Ok, so I've now used the 5D Mark II on an actual shoot of an actual subject and so far my opinion is very favorable. As most of you know I was an original 5D shooter and more recently I used a 1Ds3 as my main camera. My comments will generally be a comparison of these 3 bodies. I'm sure I'll come to more and perhaps better conclusions as time wears on, but here's what I've noticed so far.
SIZE AND HANDLING
Compared to the 5D1 it's obviously very similar. The viewfinder is slightly bigger and brighter, but not as good as the 1Ds3. I have started to get used to shooting with the extra weight of the 1D and it's got a feeling of solidity that neither of the 5D's can compare to. That said, the finish on the 5D2 is that speckled matte paint similar to the 1D which gives the new camera a bit more polish.
I will miss the portrait grip shutter button, but I'm willing to give that up for the weight and bulk that I won't have to lug around. Also, the information inside of the 1D's viewfinder is better laid out (I like the exposure meter vertically along the side), but again, I'll make that concession for the weight difference. Same goes for the mode dial which I've gotten used to not having, instead changing modes with buttons, but you can't have everything.
The shutter and mirror black-out, sound and seem a bit more solid on the new camera though that could be chalked up to the fact that my 5D1 has had about 150,000 shutter actuations on it.
I don't like the trash button being in the lower left corner of the new camera, but the new high-res screen is great. Huge improvement. You can actually zoom in and see if you're shots are sharp now.
Some people have noticed a bit more moire in the 5D2's shots versus the 1Ds3. That's most likely due to a weaker anti-aliasing filter in front of the sensor. I'm not sure if it's true or just my imagination, but the RAW files do look sharper right out of the camera. I edited in Lightroom after converting the CR2 files to DNG with the adobe converter (A Lightroom update is rumored for this Tues which will make this step moot).
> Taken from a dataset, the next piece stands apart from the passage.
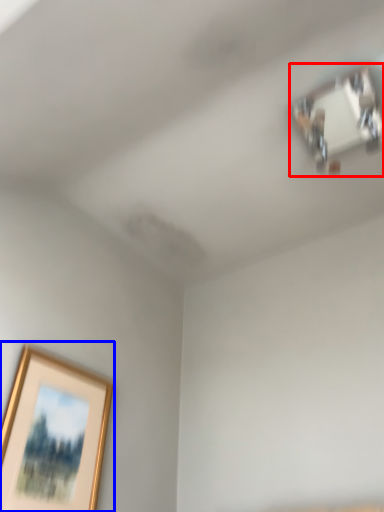
Question: Which object is further to the camera taking this photo, wide (highlighted by a red box) or picture frame (highlighted by a blue box)?

Choices:
 (A) wide
 (B) picture frame

Answer: (A)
Other than that, the files look great. The sensor looks to be as good or better than the 1Ds3 to my eyes. I've got a location shoot tomorrow, so I'll know more after that. But for low-iso studio use the images are beautiful.
There's been a lot of talk in photo forums about the 'black dot problem' Basically in some images where pixels are blown out (say a photo of a streetlight at night) there is a group of black pixels to the right of it in the image. I've not seen this problem, and honestly I'm not sure it should happen much in my kind of work. As one comment on the subject I read today said, "all of the images I've seen with this problem are terrible images. The black dots were the least of the problems" Your mileage may vary, and I'll keep you up to date on this one.
I've played with the higher-iso modes, but not for anything serious. For my purposes, and keep in mind that I'm an anal pixel-peeper, 6400 seems usable. Which means that I should not need to shy away from 1600 and 3200. In the past I tried not to go above 800 unless I had to. My post tends to exaggerate noise and I don't like the compromise in detail and dynamic range that you've sometimes got to make, so I'm pretty conservative. This means I've got at least another stop or two of usable range. Speaking of which, the new auto-iso mode seems like it could be handy for those situations when you're in and out of light and want to worry about one less setting.
I'm not a cinematographer, but if I was, I'd be pretty psyched. I've only played with the movie mode once, but the video looked great on both my mac and pc and edited fine in iMovie. Very detailed and very big. Could be much fun.
That's it for now, but as I mentioned I've got a shoot tomorrow which should be a good test. If anyone has any specific questions, let me know and I'll try to answer.